§ DIRECTIONS FOR THIS TASK: Copy every line of all the records below with no changes, leaving out the pictures.

[Entries drawn from a collection]
——————————
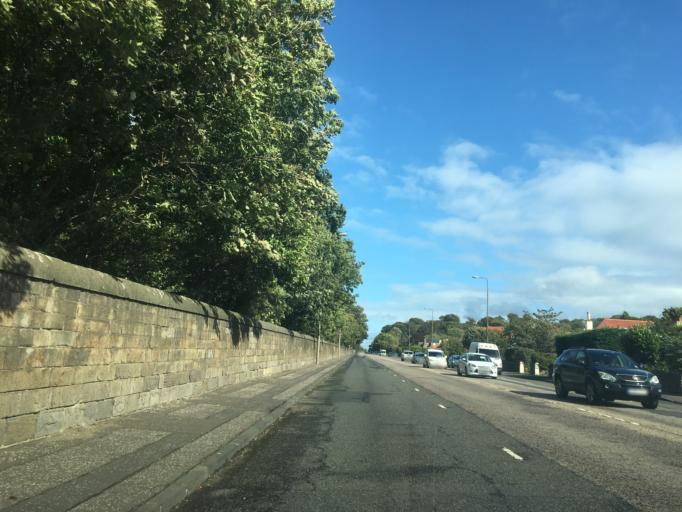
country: GB
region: Scotland
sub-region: Edinburgh
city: Colinton
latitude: 55.9613
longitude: -3.2889
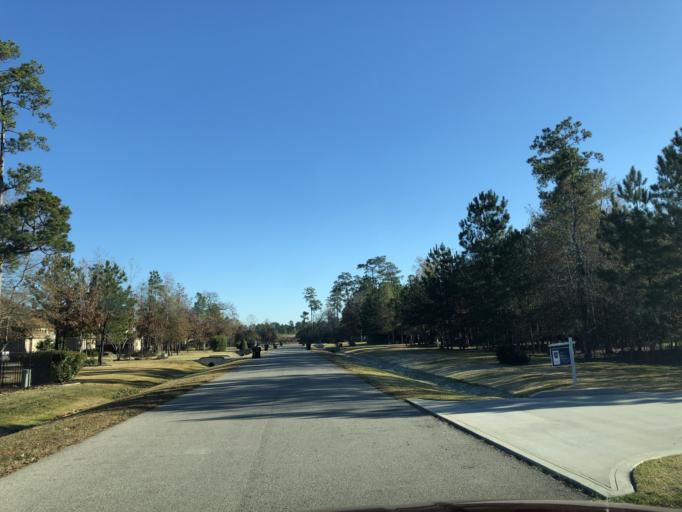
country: US
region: Texas
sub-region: Montgomery County
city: Porter Heights
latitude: 30.0682
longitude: -95.3210
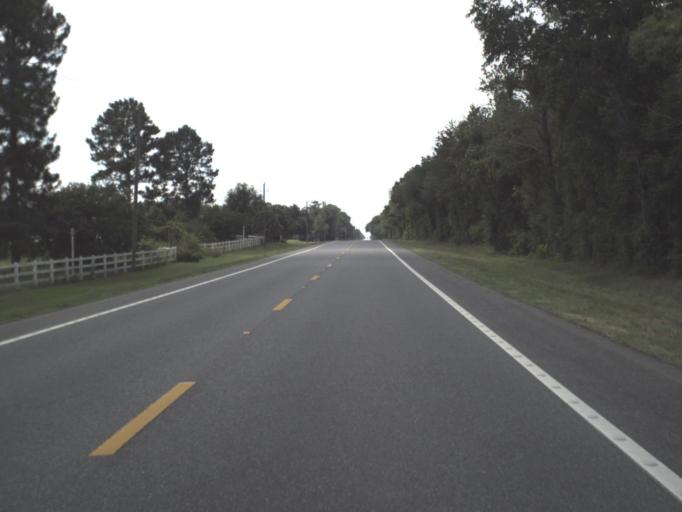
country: US
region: Florida
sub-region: Suwannee County
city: Wellborn
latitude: 30.1094
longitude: -82.9484
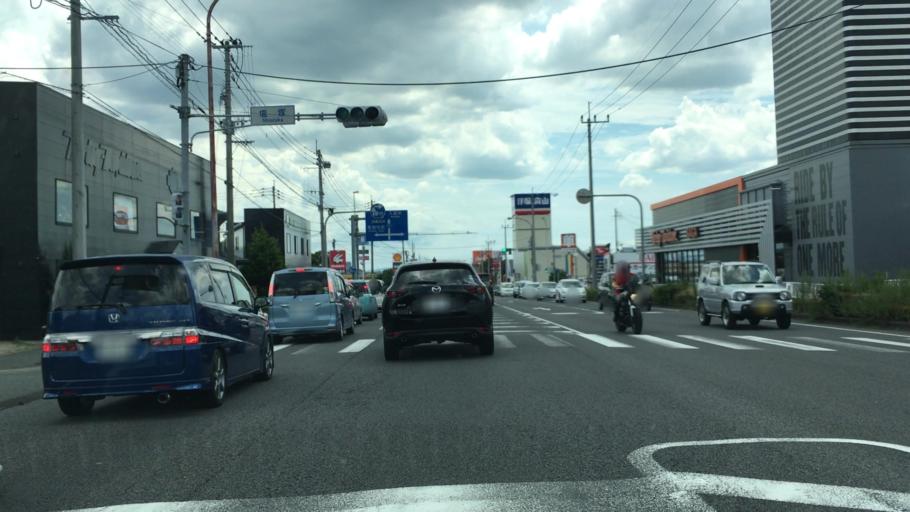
——————————
§ EXPECTED ANSWER:
country: GB
region: Scotland
sub-region: Edinburgh
city: Colinton
latitude: 55.9613
longitude: -3.2889
country: US
region: Texas
sub-region: Montgomery County
city: Porter Heights
latitude: 30.0682
longitude: -95.3210
country: US
region: Florida
sub-region: Suwannee County
city: Wellborn
latitude: 30.1094
longitude: -82.9484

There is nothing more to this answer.